July 14, 2015
The Week That Was is back. Sorry for the hiatus but we’ve been busy covering the 2015 USA meet, the 2015 Paris Diamond League meet and the 2015 Lausanne DL meet with a reduced staffing count as people have frolicked in Paris on their honeymoon, vacationed in Boulder, and vacationed in all 50 states. At least, all of the vacations had a running element to them. Now, everyone is back and so is the Week That Was.
It’s Official – It Sucks To Be The Middle Sibling
Wouldn’t it be great to run 3:38.76 for 1,500 at age 20 years and 99 days? A feat like that and you are an up-and-coming phenom, correct? (For comparison’s sake, Evan Jager first ran 3:38 at age 20 and 133 days).
You’d definitely be a phenom if you were from a small country like Norway, right?
Meet 22-year-old Filip Ingebrigtsen of Norway. At age 20 and 99 days, he ran for 3:38.76. Now here’s the crazy thing. He’s only the third-most talented runner in the family. His older brother Henrik ran 3:38.61 at age 19. At age 21, Henrik was 5th at the 2012 Olympics in the 1,500. Now Henrik is a 3:31.46 performer.
And check this out. Filip has a younger brother, Jacob, who two weeks ago at age 14 – yes, 14 – ran 3:49 for 1,500. Truly ridiculous.

**EXCERPTED RECORDS**.
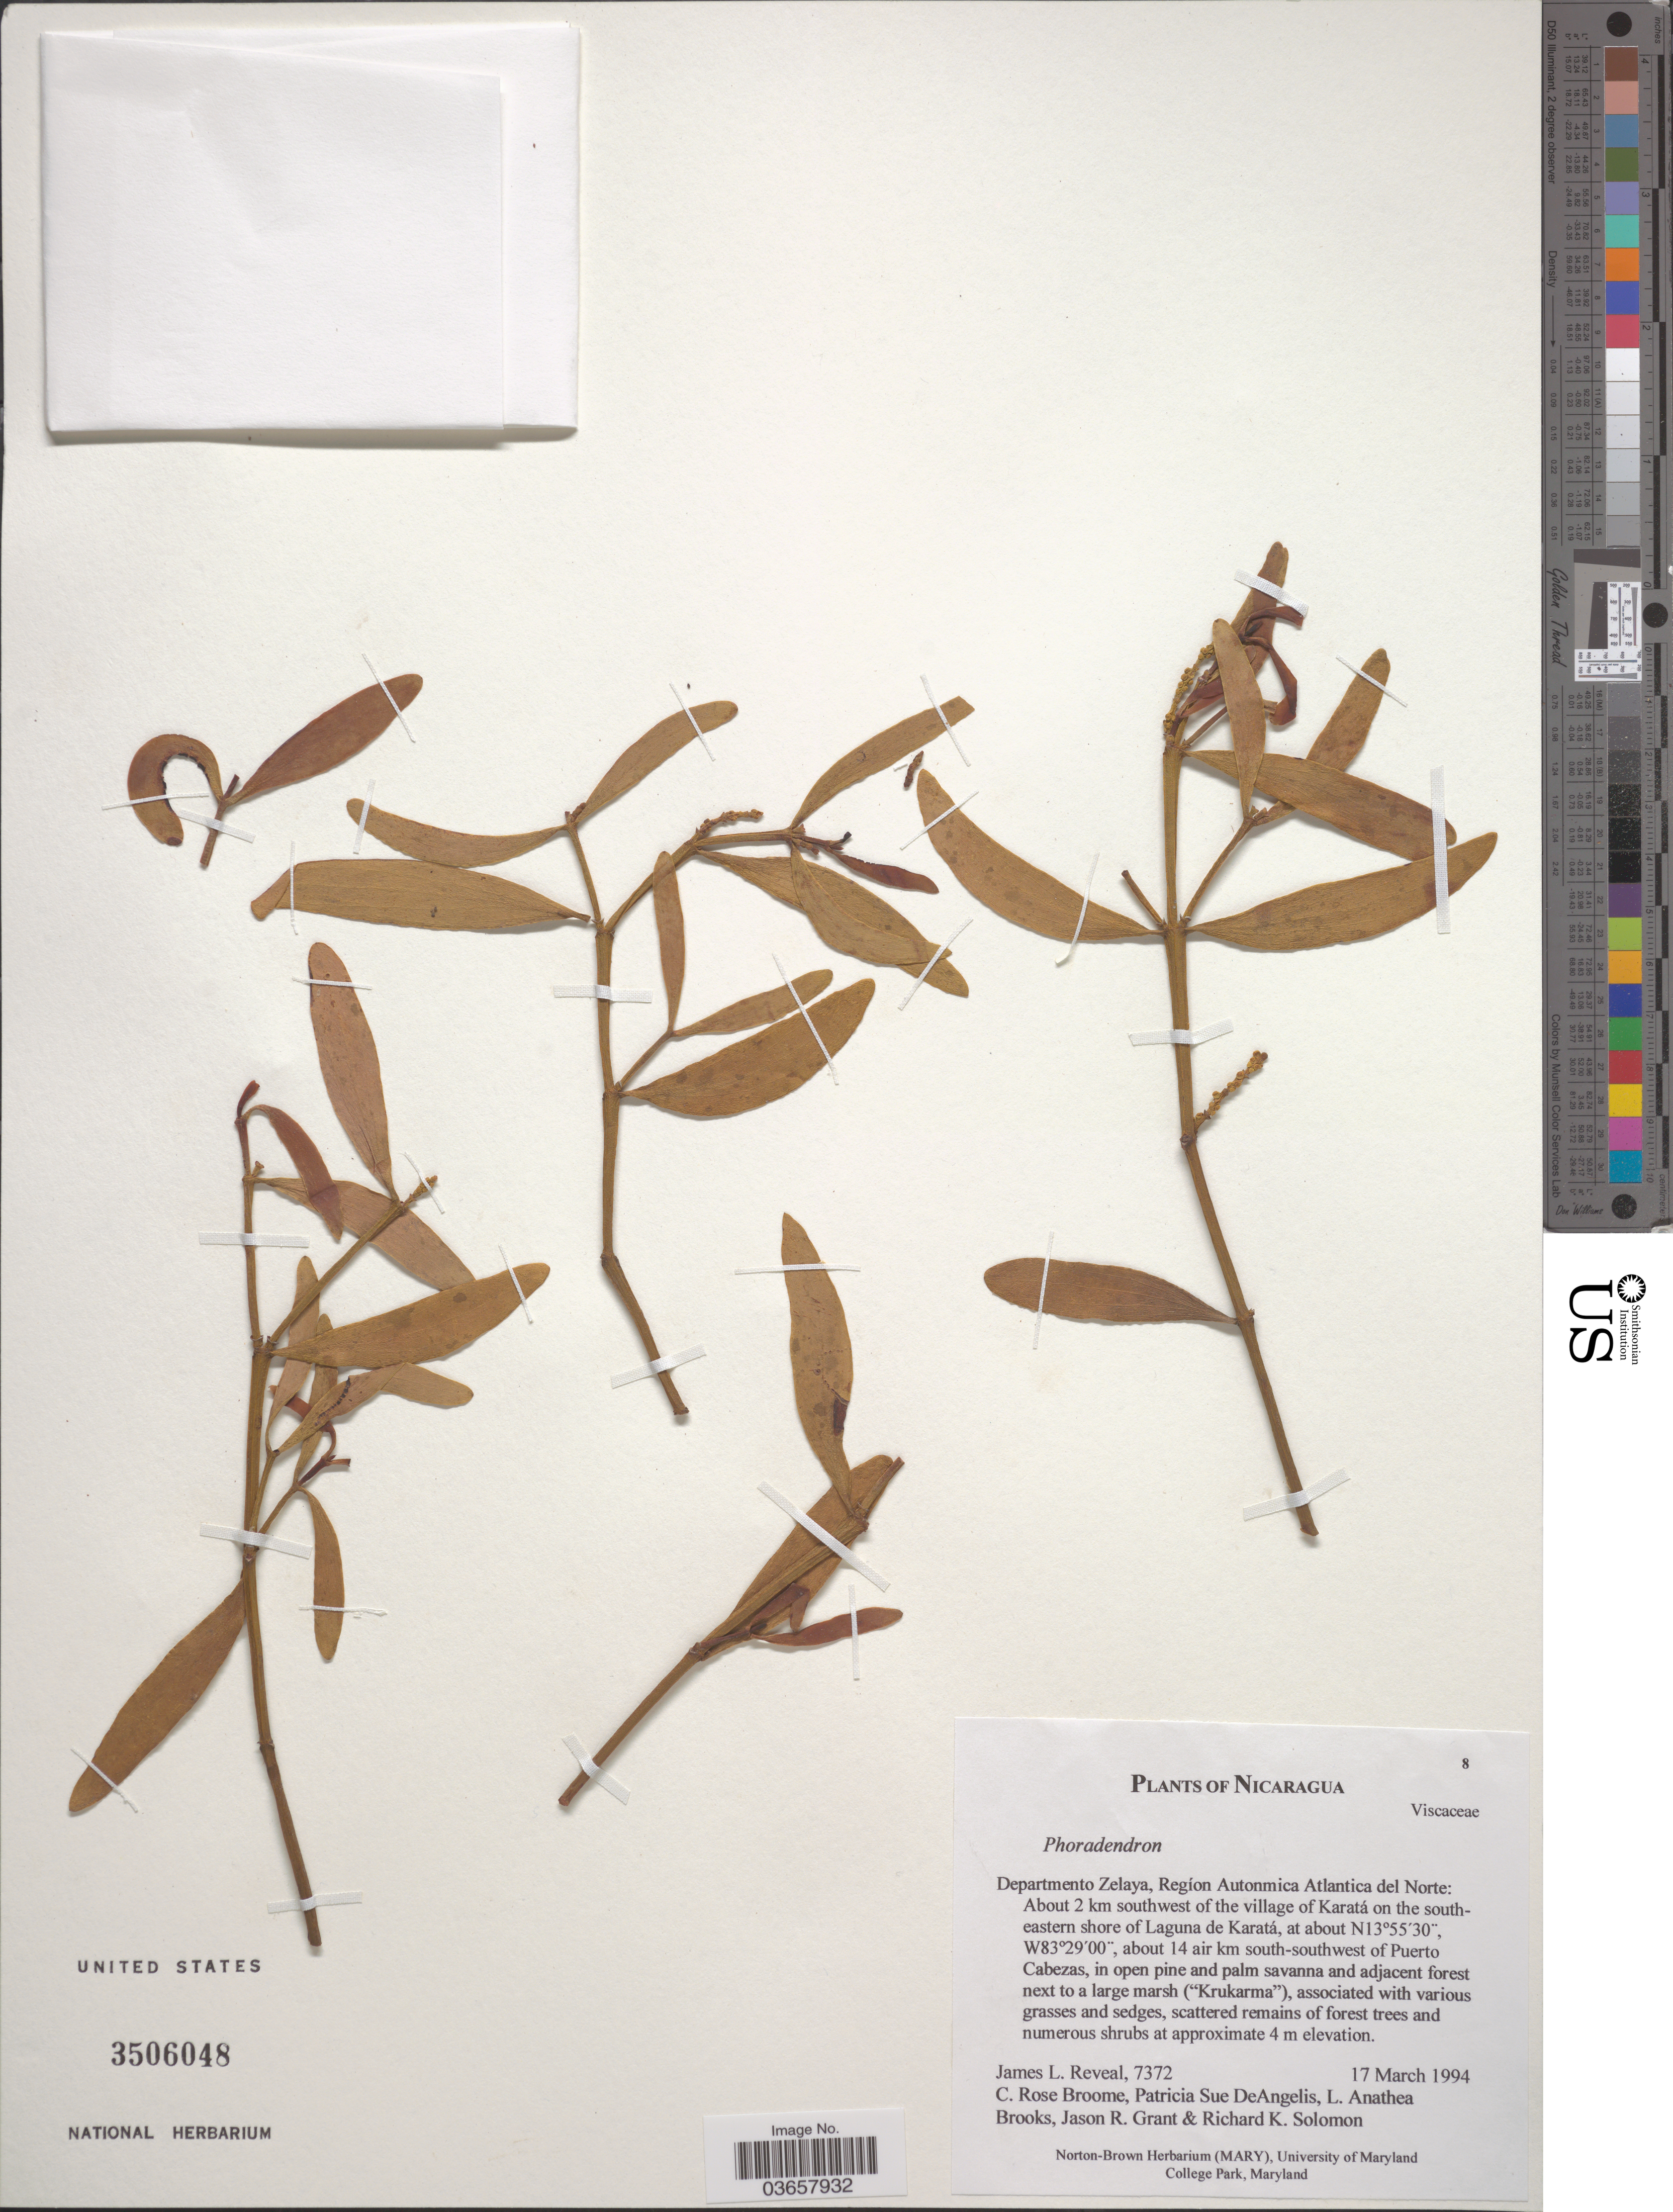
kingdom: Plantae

==

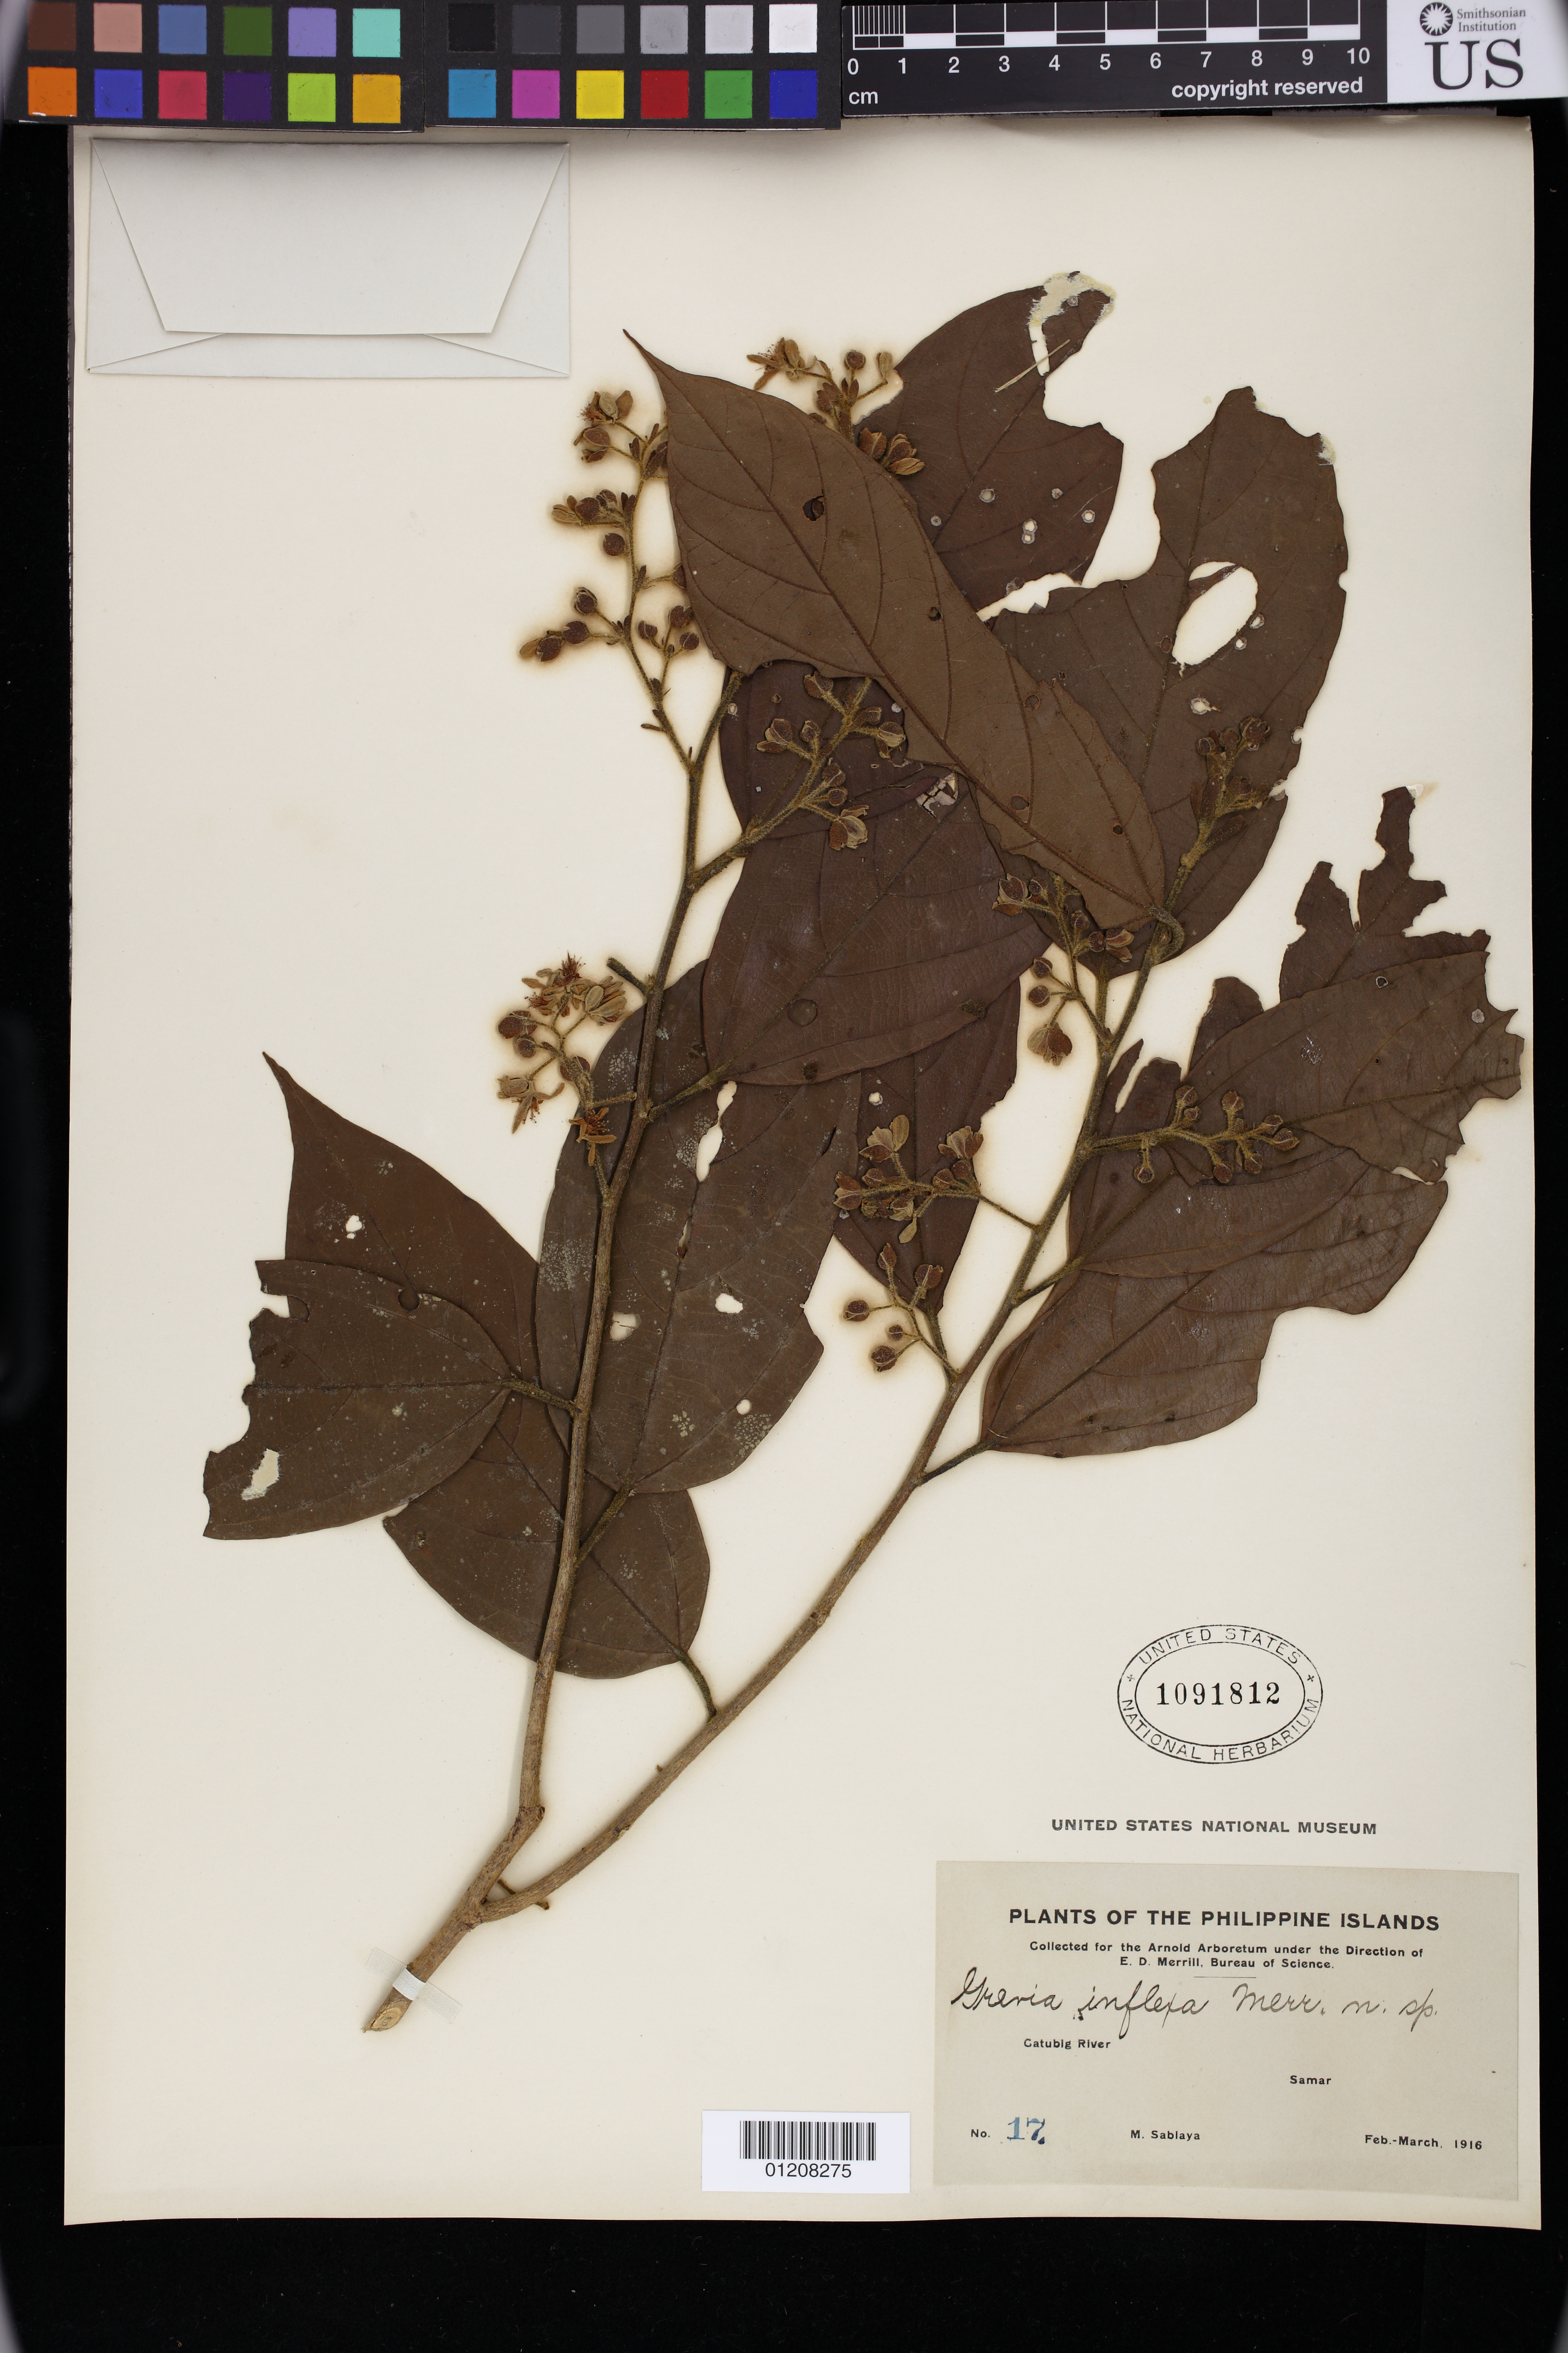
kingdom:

**AIM**. Pick up the running column about the Ingebrigtsen brothers and continue it from its last sentence. The lines above have nothing to do with what you are asked to do here.

**ANSWER FOR THIS EXERCISE**.
More: MB: Jacob Ingebrigtsen 14y 3.49.71 on 1,500m
Stat Of The Week I: Putting Scott Jurek’s Appalachian Trail Record In Perspective
Last week, ultra runner Scott Jurek, who once won seven consecutive Western States Endurance Runs, ran the Appalachian Trail faster than anyone in history as he completed the trail in 46 days, 8 hours and 7 minutes. To run 2,189 miles in 46 days is no small feat as you are averaging 47.2 miles per day (to be honest, the unsupported record of 58 days, 9 hours, and 40 minutes is more mind-boggling to us).
That being said, it surprised us that he beat the old record, which was held by a woman, Jennifer Pharr Davis, by just a few hours – three hours and 13 minutes to be exact. The fact that he beat a woman’s mark by such a small amount of time made us wonder if Jurek’s new record is soft as compared to how close other men’s and women’s world records are.
In track, the men’s world record time is normally very close to 90% of the women’s world record.
Here are the marks for the distance events.
|Male To Female Performance Ratio|
|Event||M WR||W WR||M as % of W|
This phenomenon isn’t limited to just distance events. It applies to the sprints as well:
|Male To Female Performance Ratio|
|Event||M WR||W WR||M as % of W|
and even to other sports, whether it’s cycling, rowing, swimming, etc. as shown here.
So how does Jurek’s record compare to Pharr Davis’s? Well, Jurek’s time is nowhere close to being 90% of Pharr Davis’s. His time is 99.71% of Pharr Davis’s.
If Jurek was to equal 89.48% of Pharr Davis, which is the average for the distance event world records, he would have needed to finish over 4.5 days earlier – in 41 days, 14 hours and 0 minutes.
Now given the fact that the contestants are asleep for 25-33% of the competition, one might not expect the men’s record to be 90% of the women’s. If you assumed it was just 90% when the athletes are awake but the same when they are asleep, then it would end up being 92.5-93.33% depending on whether they slept 6-8 hours per night.
Ultra experts are pointing out that the trail is eight miles longer now than when Pharr Davis ran it and the Jurek ran northbound (Georgia to Maine), which is the harder direction to do it in (Davis did it southbound). Still, there is a WR that is there for the taking.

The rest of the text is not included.